И Кузьменыши всунулись, сказали, что пели раньше в хоре и от имени Томилина споют какую-нибудь песню. Их записали.
И далее записывались по бывшим коллективам. Запись происходила в столовой.
Мытищинские предложили хор — их было много: «На богатырские дела нас воля Сталина вела». Другая: «Лети победы песня…» — эти две для запева, а далее: «Дорожная». Для души.
Первую одобрили, да и о второй отозвались с похвалой, все знали «Дорожную» Дунаевского.

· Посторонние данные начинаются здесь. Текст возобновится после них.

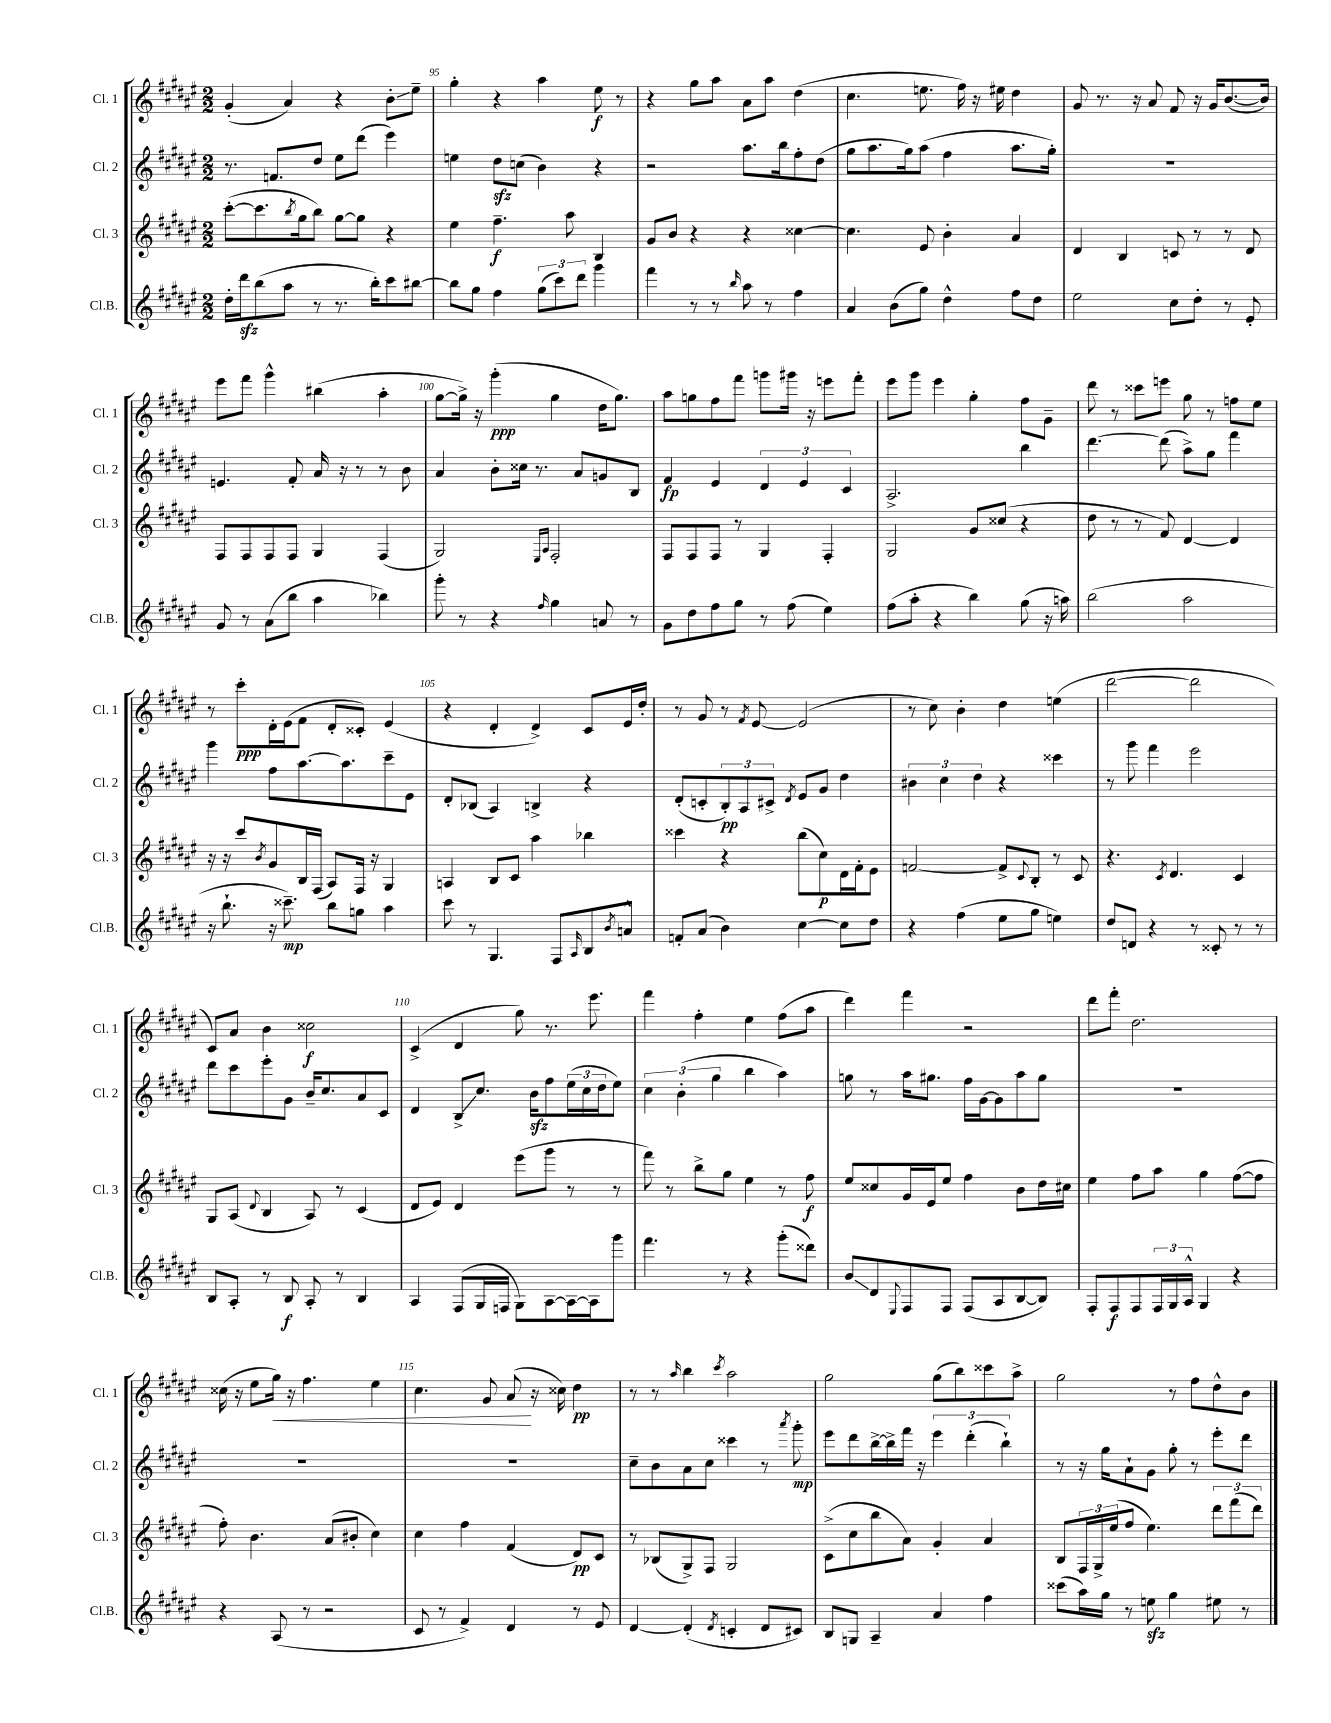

**kern	**kern	**kern	**kern
*staff4	*staff3	*staff2	*staff1
*clefG2	*clefG2	*clefG2	*clefG2
*k[f#c#g#d#a#e#]	*k[f#c#g#d#a#e#]	*k[f#c#g#d#a#e#]	*k[f#c#g#d#a#e#]
*M2/2	*M2/2	*M2/2	*M2/2
16dd#'\LL	([8ccc#'\L	8.r	(4g#'/
16ddd#\J	.	.	.
(8bb\	8.ccc#\]	.	.
.	.	8.f/L	.
8aa#\J	.	.	4a#/)
.	8qbb/	.	.
.	16gg#\k	.	.
8r	8bb\J)	8dd#/J	.
8.r	[8gg#\L	8ee#\L	4r
.	8gg#\]J	(8ddd#\J	.
16bb'\LK)	.	.	.
8ccc#\	4r	4eee#\)	8b'\L
[8bb#\J	.	.	8ee#~\J
=	=	=	=
8bb#\]L	4ee#\	4ee\	4gg#'\
8gg#\J	.	.	.
4ff#\	4.ff#~\	8dd#\L	4r
.	.	(8cc\J	.
(12gg#\L	.	4b\)	4aa#\
12ccc#\)	.	.	.
.	8aa#\	.	.
12ddd#\J	.	.	.
4ggg#\	4B/	4r	8ee#\
.	.	.	8r
=	=	=	=
4fff#\	8g#/L	2r	4r
.	8b/J	.	.
8r	4r	.	8gg#\L
8r	.	.	8aa#\J
16qqbb/	.	.	.
8aa#\	4r	8.aa#\L	8a#\L
8r	.	.	8aa#\J
.	.	16bb\k	.
4ff#\	[4cc##\	8ff#'\	(4dd#\
.	.	(8dd#\J	.
=	=	=	=
4a#/	4.cc##\]	8gg#\L	4.cc#\
.	.	8.aa#\	.
(8b\L	.	.	.
.	.	16gg#\k)	.
8gg#\J)	8e#/	(8aa#\J	8.ee\
4dd#^^\	4b'\	4ff#\	.
.	.	.	16ff#\)
.	.	.	16r
.	.	.	16ee#\
8ff#\L	4a#/	8.aa#\L	4dd#\
8dd#\J	.	.	.
.	.	16gg#'\Jk)	.
=	=	=	=
2ee#\	4d#/	1r	8g#/
.	.	.	8.r
.	4B/	.	.
.	.	.	16r
.	.	.	8a#/
8cc#\L	8c/	.	8f#/
8dd#'\J	8r	.	16r
.	.	.	16g#/LK
8r	8r	.	([8.b/
8e#'/	8d#/	.	.
.	.	.	16b/]Jk)
=	=	=	=
8g#/	8F#/L	4.e/	8eee#\L
8r	8F#/	.	8fff#\J
(8a#\L	8F#/	.	4ggg#^^\
8bb\J	8F#/J	8f#'/	.
4aa#\	4G#/	16a#/	(4bb#\
.	.	16r	.
.	.	8r	.
4bb-\)	(4F#/	8r	4aa#'\
.	.	8b\	.
=	=	=	=
8ggg#'\	2G#/)	4a#/	[8gg#\L
8r	.	.	16gg#^\]Jk)
.	.	.	16r
4r	.	8b'\L	(4ggg#'\
.	.	16cc##\Jk	.
.	.	8.r	.
.	16qqE#/LL	.	.
16qqff#/	16qqA#/JJ	.	.
4gg#\	2F#'/	.	4gg#\
.	.	8a#/L	.
8a/	.	8g/	16dd#\LK
.	.	.	8.gg#\J)
8r	.	8B/J	.
=	=	=	=
8g#\L	8F#/L	4f#/	8aa#\L
8dd#\	8F#/	.	8gg\
8ff#\	8F#/J	4e#/	8ff#\
8gg#\J	8r	.	8fff#\J
8r	4G#/	6d#/	8ggg\L
(8ff#\	.	.	16ggg#\Jk
.	.	6e#/	.
.	.	.	16r
4ee#\)	4F#'/	.	8eee\L
.	.	6c#/	.
.	.	.	8fff#'\J
=	=	=	=
(8ff#\L	2G#/	2.A#^/	8eee#\L
8aa#'\J	.	.	8ggg#\J
4r	.	.	4eee#\
4bb\)	8g#/L	.	4gg#'\
.	(8cc##/J	.	.
(8gg#\	4r	4bb\	8ff#\L
16r	.	.	8g#~\J
16aa\)	.	.	.
=	=	=	=
(2bb\	8dd#\	[4.ddd#\	8ddd#\
.	8r	.	8r
.	8r	.	8ccc##\L
.	8f#/)	(8ddd#\]	8eee\J
2aa#\	[4d#/	8aa#^\L)	8gg#\
.	.	8gg#\J	8r
.	4d#/]	4fff#\	8ff\L
.	.	.	8ee#\J
=	=	=	=
16r	16r	4ggg#\	8r
8.bb`\	16r	.	.
.	8ccc#/L	.	8ccc#'\L
.	8qb/	.	.
16r	8g#/	8ff#\L	16d#'\L
8.ccc##~\)	.	.	(16e#\J
.	16B/L	[8.aa#\	8f#\J
.	(16F#/JJ	.	.
8bb\L	8A#/L)	.	8d#'/L
.	.	8.aa#\]	.
8gg\J	16F#/Jk	.	8c##'/J)
.	16r	.	.
4aa#\	4G#/	8ccc#~\	(4e#/
.	.	8e#\J	.
=	=	=	=
8ccc#\	4A/	8d#'/L	4r
8r	.	(8B-/J	.
4.G#/	8B/L	4A#/)	4d#'/
.	8c#/J	.	.
.	4aa#\	4B^/	4d#^/)
8F#/L	.	.	.
16qqA#/	.	.	.
8B/	4bb-\	4r	8c#/L
8qb/	.	.	.
8a^^/J	.	.	16e#/L
.	.	.	16dd#'/JJ
=	=	=	=
8f'/L	4ccc##\	(8d#'/L	8r
(8a#/J	.	8c'/	8g#/
4b\)	4r	12B'/)	8r
.	.	12A#/	.
.	.	.	8qf#/
.	.	.	[8e#/
.	.	12c#^/J	.
.	.	8qd#/	.
[4cc#\	(8bb\L	8e#/L	(2e#/]
.	8cc#\)	8g#/J	.
8cc#\]L	16d#\L	4dd#\	.
.	16f#'\J	.	.
8dd#\J	8e#\J	.	.
=	=	=	=
4r	[2f/	6b#\	8r
.	.	.	8cc#\)
.	.	6cc#\	.
(4ff#\	.	.	4b'\
.	.	6dd#\	.
8ee#\L	8f^/]L	4r	4dd#\
.	8qqc#/	.	.
8gg#\J	8B'/J	.	.
4ee\)	8r	4ccc##\	(4ee\
.	8c#/	.	.
=	=	=	=
8dd#/L	4.r	8r	[2ddd#\
8d/J	.	8ggg#\	.
4r	.	4fff#\	.
.	8qc#/	.	.
.	4.d#/	.	.
8r	.	2eee#\	2ddd#\]
8c##'/	.	.	.
8r	4c#/	.	.
8r	.	.	.
=	=	=	=
8B/L	8G#/L	8ddd#\L	8c#/L)
8A#'/J	(8A#/J	8ccc#\	8a#/J
.	8qqd#/	.	.
8r	4B/	8eee#'\	4b\
8B/	.	8g#\J	.
8A#'/	8A#/)	16b~/LK	2cc##\
.	.	8.cc#/	.
8r	8r	.	.
4B/	(4c#/	8a#/	.
.	.	8c#/J	.
=	=	=	=
4A#/	8d#/L	4d#/	(4c#^/
.	8e#/J)	.	.
(8F#/L	4d#/	8B^/L	4d#/
16G#/L	.	8.cc#/J	.
16F/JJ	.	.	.
8G#\L)	(8eee#\L	.	8gg#\)
.	.	16b\LK	.
[8A#\	8ggg#\J	8ff#\	8.r
16A#\_L	8r	(24ee#\L	.
.	.	24cc#\	.
16A#\]J	.	.	8.eee#\
.	.	24dd#\J	.
8ggg#\J	8r	8ee#\J)	.
=	=	=	=
4.fff#\	8fff#\)	6cc#\	4fff#\
.	8r	.	.
.	.	(6b'\	.
.	8bb^\L	.	4ff#'\
.	.	6gg#\	.
8r	8gg#\J	.	.
4r	4ee#\	4bb\	4ee#\
(8ggg#'\L	8r	4aa#\)	(8ff#\L
8ddd##\J)	8ff#\	.	8aa#\J
=	=	=	=
8b/L	8ee#/L	8gg\	4ddd#\)
8d#/	8cc##/	8r	.
8qqE#/	.	.	.
8F#/	16g#/L	16aa#\LK	4fff#\
.	16e#/J	8.gg#\J	.
8F#/J	8ee#/J	.	.
(8F#/L	4ff#\	16ff#\LL	2r
.	.	[16g#\J	.
8A#/	.	8g#\]	.
[8B/	8b\L	8aa#\	.
8B/]J)	16dd#\L	8gg#\J	.
.	16cc#\JJ	.	.
=	=	=	=
8F#'/L	4ee#\	1r	8ddd#\L
8F#/	.	.	8fff#'\J
8F#/	8ff#\L	.	2.dd#\
24F#/L	8aa#\J	.	.
24G#/	.	.	.
24A#^^/JJ	.	.	.
4G#/	4gg#\	.	.
4r	([8ff#\L	.	.
.	8ff#\]J	.	.
=	=	=	=
4r	8ff#'\)	1r	(16cc##\
.	.	.	16r
.	4.b\	.	8ee#\L
(8A#/	.	.	16gg#\Jk)
.	.	.	16r
8r	.	.	4.ff#\
2r	(8a#/L	.	.
.	8b#'/J	.	.
.	4cc#\)	.	4ee#\
=	=	=	=
8c#/	4cc#\	1r	4.cc#\
8r	.	.	.
4f#^/)	4ff#\	.	.
.	.	.	8g#/
4d#/	(4f#/	.	(8a#/
.	.	.	16r
.	.	.	16cc##\)
8r	8d#/L)	.	4dd#\
8e#/	8c#/J	.	.
=	=	=	=
[4d#/	8r	8cc#~\L	8r
.	(8B-/L	8b\	8r
.	.	.	16qqaa#/
(4d#'/]	8G#^/)	8a#\	4bb\
.	8F#/J	8cc#\J	.
8qd#/	.	.	8qccc#/
4c'/	2G#/	4ccc##\	2aa#\
8d#/L	.	8r	.
.	.	8qaaa#/	.
8c#/J)	.	8ggg#'\	.
=	=	=	=
8B/L	(8c#^\L	8eee#\L	2gg#\
8G/J	8cc#\	8ddd#\	.
4A#~/	8bb\	[16bb^\L	.
.	.	16bb^\]	.
.	8a#\J)	16fff#\JJ	.
.	.	16r	.
4a#/	4g#'/	6eee#\	(8gg#\L
.	.	.	8bb\)
.	.	(6ddd#'\	.
4ff#\	4a#/	.	8ccc##\
.	.	6bb`\)	.
.	.	.	8aa#^\J
=	=	=	=
(8ccc##\L	8B/L	8r	2gg#\
16aa#\L)	24F#/L	16r	.
.	24G#^/	.	.
16gg#\JJ	.	16gg#\LK	.
.	(24ee#/J	.	.
8r	8ff#/J	8a#`\	.
8ee\	4.ee#\)	8g#\J	.
4gg#\	.	8gg#'\	8r
.	.	8r	8ff#\L
8ee#\	12ddd#\L	8eee#'\L	8dd#^^\
.	(12fff#\	.	.
8r	.	8ddd#\J	8b\J
.	12ddd#\J)	.	.
==	==	==	==
*-	*-	*-	*-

— Может, и Дунаевский, — отвечали вразнобой мытищинские, — мы вам лучше споем.
Мытищинские встали в стойку: выставив вперед правую ногу и пристукивая в такт, дружно промычали: «Тум-та, там-та, тум-та…» Начало всем понравилось. Будто поезд стучит. Дальше шли слова:
Раз в поезде одном сидел военный,
Обыкно-вен-ный,
Купец и франт,
По чину своему он был поручик,
Но дамских ручек
Был генерал.
Сидел он с кра-ю,
Все напева-я:
Про первертуци, наци туци, верверсали,
Ерцин с перцен, шлем с конверцем,
Ламца-дрица, о-ца-ца!
— Что это? Это ведь непонятно, что происходит? — спросил Петр Анисимович, разглядывая странный хор. — Какой Герцен? Какой генерал?
Хор удрученно молчал.
— А может, дальше? — спросил кто-то из воспитателей.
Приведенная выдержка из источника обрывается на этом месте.